Par ailleurs, le séjour des requérants est illégal dans les deux pays qui peinent à assurer sécurité et entretien au 1’000’000 et 1’200’000 réfugiés qu’ils accueillent déjà. Partant, les contacts entre la famille en Suisse et leurs proches sont difficiles en raison des conditions précaires dans lesquelles ces derniers vivent (ni logements fixes, ni moyens financiers, ni personnes pouvant traduire dans une langue nationale un courrier exposant les motifs d’asile rédigé en arabe) et la production de documents originaux dûment signés s’avère dès lors quasi impossible. Nous avons déposé une trentaine d’oppositions, puis le même nombre de recours dont certains ont déjà été refusés, les motifs de l’ODM ayant été confirmés par le TAF. Cette instance nous reproche de n’avoir pas déposé dans les délais impartis -entre 15 et 30 jours- les documents originaux exigés. A cela s’ajoutent les frais de procédure. Comme indiqué plus haut, Fr. 150.- par opposition introduite auprès de l’ODM et Fr. 600.- par recours au TAF. Ce qui peut représenter une somme considérable pour la famille résidant en Suisse. Un exemple: une famille avec 5 enfants dont 3 sont majeurs implique de déposer une opposition et un recours pour les parents et les enfants mineurs et séparément, une opposition et un recours pour chaque enfant adulte.

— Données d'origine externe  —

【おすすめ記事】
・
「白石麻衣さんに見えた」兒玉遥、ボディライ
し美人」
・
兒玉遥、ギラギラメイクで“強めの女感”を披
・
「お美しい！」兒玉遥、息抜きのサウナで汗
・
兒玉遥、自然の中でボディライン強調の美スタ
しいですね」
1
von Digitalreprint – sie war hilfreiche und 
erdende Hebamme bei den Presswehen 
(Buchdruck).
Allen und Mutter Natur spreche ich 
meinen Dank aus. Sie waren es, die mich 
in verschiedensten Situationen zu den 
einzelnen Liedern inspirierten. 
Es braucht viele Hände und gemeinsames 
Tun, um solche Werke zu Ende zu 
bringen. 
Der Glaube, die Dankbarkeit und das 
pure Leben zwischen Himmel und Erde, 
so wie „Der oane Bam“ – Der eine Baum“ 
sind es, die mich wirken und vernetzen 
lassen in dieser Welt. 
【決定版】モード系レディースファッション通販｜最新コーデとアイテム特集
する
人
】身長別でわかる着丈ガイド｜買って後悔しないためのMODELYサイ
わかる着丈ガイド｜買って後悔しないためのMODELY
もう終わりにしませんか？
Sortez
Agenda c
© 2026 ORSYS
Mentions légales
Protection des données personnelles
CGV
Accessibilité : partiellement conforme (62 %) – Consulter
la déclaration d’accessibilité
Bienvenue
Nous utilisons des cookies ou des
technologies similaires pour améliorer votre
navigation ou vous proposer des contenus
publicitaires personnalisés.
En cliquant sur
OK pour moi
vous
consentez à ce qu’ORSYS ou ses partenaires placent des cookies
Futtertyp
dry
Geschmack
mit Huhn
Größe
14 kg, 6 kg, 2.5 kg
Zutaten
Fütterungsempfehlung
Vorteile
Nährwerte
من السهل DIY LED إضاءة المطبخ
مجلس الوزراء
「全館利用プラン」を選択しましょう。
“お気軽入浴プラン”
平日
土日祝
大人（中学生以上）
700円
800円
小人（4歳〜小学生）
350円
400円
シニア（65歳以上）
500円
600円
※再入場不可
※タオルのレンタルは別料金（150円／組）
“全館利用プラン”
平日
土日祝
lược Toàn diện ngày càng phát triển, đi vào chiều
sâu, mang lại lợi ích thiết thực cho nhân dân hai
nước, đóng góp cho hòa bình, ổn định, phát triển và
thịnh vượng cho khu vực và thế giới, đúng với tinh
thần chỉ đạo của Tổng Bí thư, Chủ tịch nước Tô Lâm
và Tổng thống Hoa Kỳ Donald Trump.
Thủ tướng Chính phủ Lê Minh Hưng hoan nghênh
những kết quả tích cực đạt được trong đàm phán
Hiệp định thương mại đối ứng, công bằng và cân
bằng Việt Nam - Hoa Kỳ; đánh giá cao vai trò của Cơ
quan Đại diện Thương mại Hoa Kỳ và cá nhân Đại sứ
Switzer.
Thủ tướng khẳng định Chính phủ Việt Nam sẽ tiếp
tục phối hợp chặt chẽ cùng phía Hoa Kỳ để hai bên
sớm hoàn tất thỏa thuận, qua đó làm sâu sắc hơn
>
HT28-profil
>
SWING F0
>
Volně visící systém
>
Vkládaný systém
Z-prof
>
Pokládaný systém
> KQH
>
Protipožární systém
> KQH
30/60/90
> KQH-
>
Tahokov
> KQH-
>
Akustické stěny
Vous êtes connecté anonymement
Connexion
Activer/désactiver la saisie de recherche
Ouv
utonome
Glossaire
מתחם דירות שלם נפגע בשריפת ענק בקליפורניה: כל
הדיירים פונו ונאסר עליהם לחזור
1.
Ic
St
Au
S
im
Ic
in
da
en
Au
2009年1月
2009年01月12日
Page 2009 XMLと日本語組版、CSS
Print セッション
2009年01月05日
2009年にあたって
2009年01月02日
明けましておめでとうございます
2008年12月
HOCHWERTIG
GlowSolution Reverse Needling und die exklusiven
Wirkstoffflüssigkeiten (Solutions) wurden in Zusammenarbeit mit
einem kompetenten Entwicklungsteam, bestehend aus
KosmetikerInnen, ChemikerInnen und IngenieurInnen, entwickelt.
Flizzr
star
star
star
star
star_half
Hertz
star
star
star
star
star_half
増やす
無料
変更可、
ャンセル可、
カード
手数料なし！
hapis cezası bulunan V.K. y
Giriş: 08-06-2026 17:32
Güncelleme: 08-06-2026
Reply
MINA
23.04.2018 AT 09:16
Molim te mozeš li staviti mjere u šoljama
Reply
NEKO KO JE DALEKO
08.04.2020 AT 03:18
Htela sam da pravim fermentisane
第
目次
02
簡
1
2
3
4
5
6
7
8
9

Petit calcul: Fr. 150.- x 4 et Fr. 600.- x 4 = Fr. 3’000.-, tout cela pour rien puisque le visa sollicité est finalement refusé!!

De septembre 2012 à mi-juin 2014, seuls 48 visas humanitaires [2] ont été octroyés alors que plus de 200 autorisations d’entrée via la procédure d’ambassade étaient délivrées en moyenne par année entre 2006 et 2012 [3]. Comme le mentionne l’Organisation suisse d’aide aux réfugiés dans un de ses communiqués: on «constate aujourd’hui avec grande déception que le visa humanitaire vanté comme remplacement valable de la demande d’asile auprès d’une ambassade ne tient en aucune manière les promesses faites à plusieurs reprises par la Conseillère fédérale, Madame Simonetta Sommaruga.» [4]

Françoise Jacquemettaz


Notes:

(1) Vivre Ensemble, Visas facilités pour les Syriens: On ne change pas les règles du jeu en cours de partie!, n°145 / décembre 2013.

(2) Croix-Rouge, demande d’assouplissement de la loi sur les visas humanitaires pour les Syriens, source ATS, 7.09.2014

(3) Interpellation de Cesla AMARELLE au Conseil national, 19.06.2014

(4) OSAR, Enterrer définitivement la demande d’asile auprès d’une ambassade? Tenir enfin les promesses relatives au visa humanitaire, 27.02.14.